This has manifested in many ways. I remember being pregnant with my first child and the midwife thought he was probably breech, and was asking where I felt his kicks. I had a difficult time clearly explaining. I remember her looking at me mystified, as I struggled to think of where I could feel kicking. "You don't know where you feel the kicking?"


I often have difficulty explaining pain to health care providers. Because I am disconnected from my body, I have a hard time pinpointing a specific place. So I may have knee pain, but struggle to say front, back, side, above, below... I am fortunate that I haven't often had health care providers think that I am "faking it", although that is certainly a problem that folks encounter when they can't clearly and specifically describe their aches and pains.


Another place where this has manifested itself is when I workout. I can recall being in group classes where the instructor gave cues that I just couldn't follow, because I lacked the awareness of the movement and control of those parts of my body. In yoga classes, I have struggled sometimes to know where the tightness is. I may find a pose difficult or uncomfortable, but I may struggle to identify a specific tight area; it just feels generally not good.


It helps me to remember that this disconnected from my body feeling evolved as a necessary coping strategy to survive things that were horrifying. My body wasn't a safe place to be; it was better to be disconnected from it. Most of the sequelae of trauma are like this: things that started as an essential way to cope, but eventually became a way of life.

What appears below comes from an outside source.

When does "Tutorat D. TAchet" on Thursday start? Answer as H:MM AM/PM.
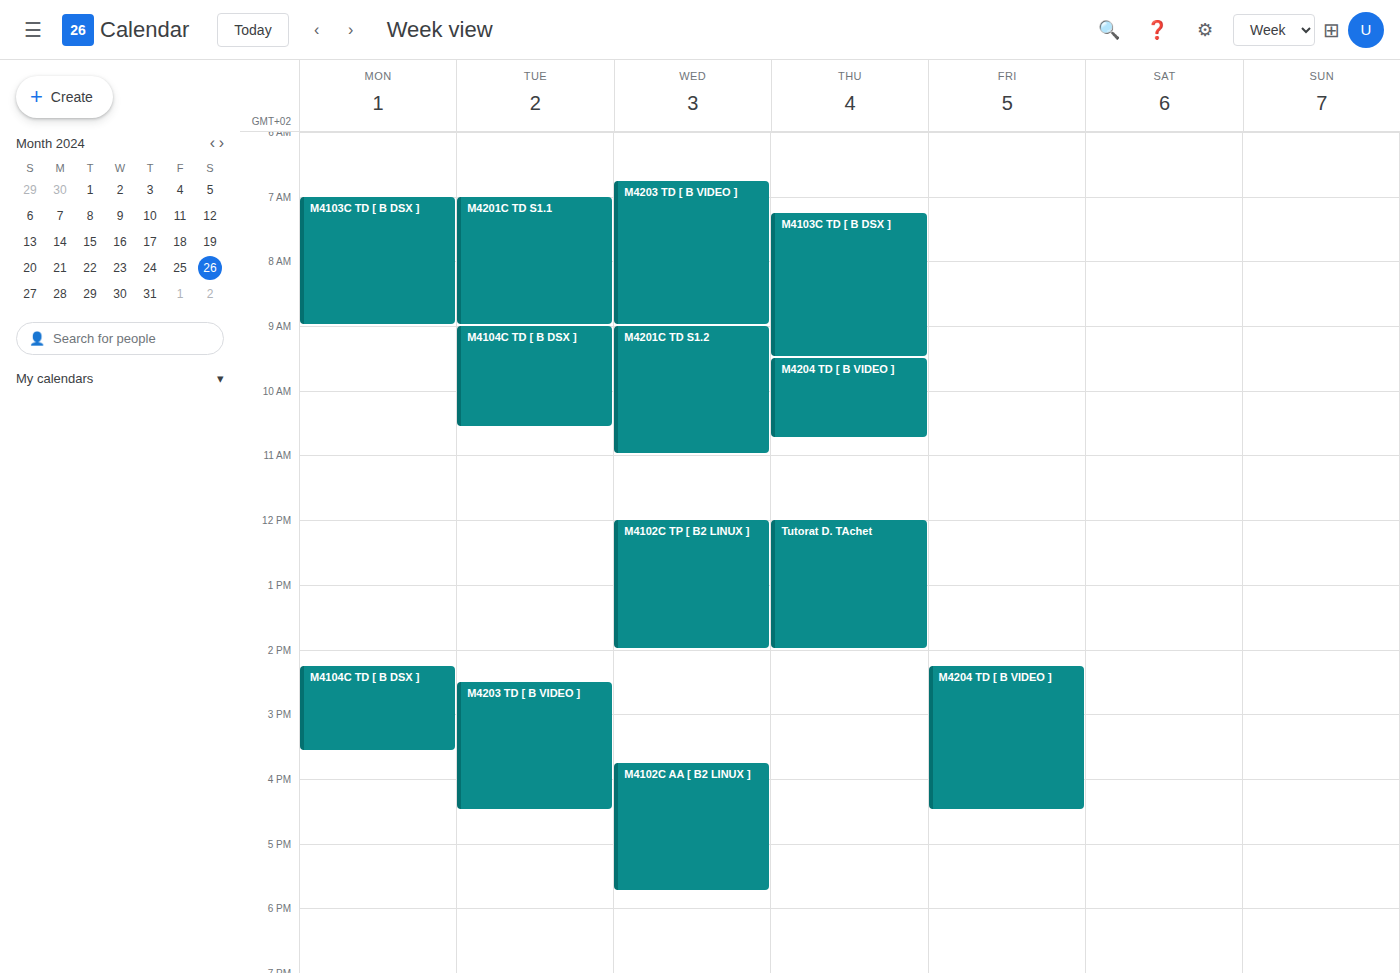
12:00 PM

In all honesty, it has taken many years of both working through my trauma and working out regularly to connect to my body and understand how to intentionally pull my scapulae back and down. Being able to control my body, even those small movements like pulling my scaps back, is empowering. My fitness journey is fully interwoven with my trauma recovery journey. Developing bodily awareness through moving my body had improved my body awareness in other situations. Learning to mindfully use and move my body, whether through back squats, push-ups, a plank hold, helps me to be connected to my body, to control its movements, to understand its sensations.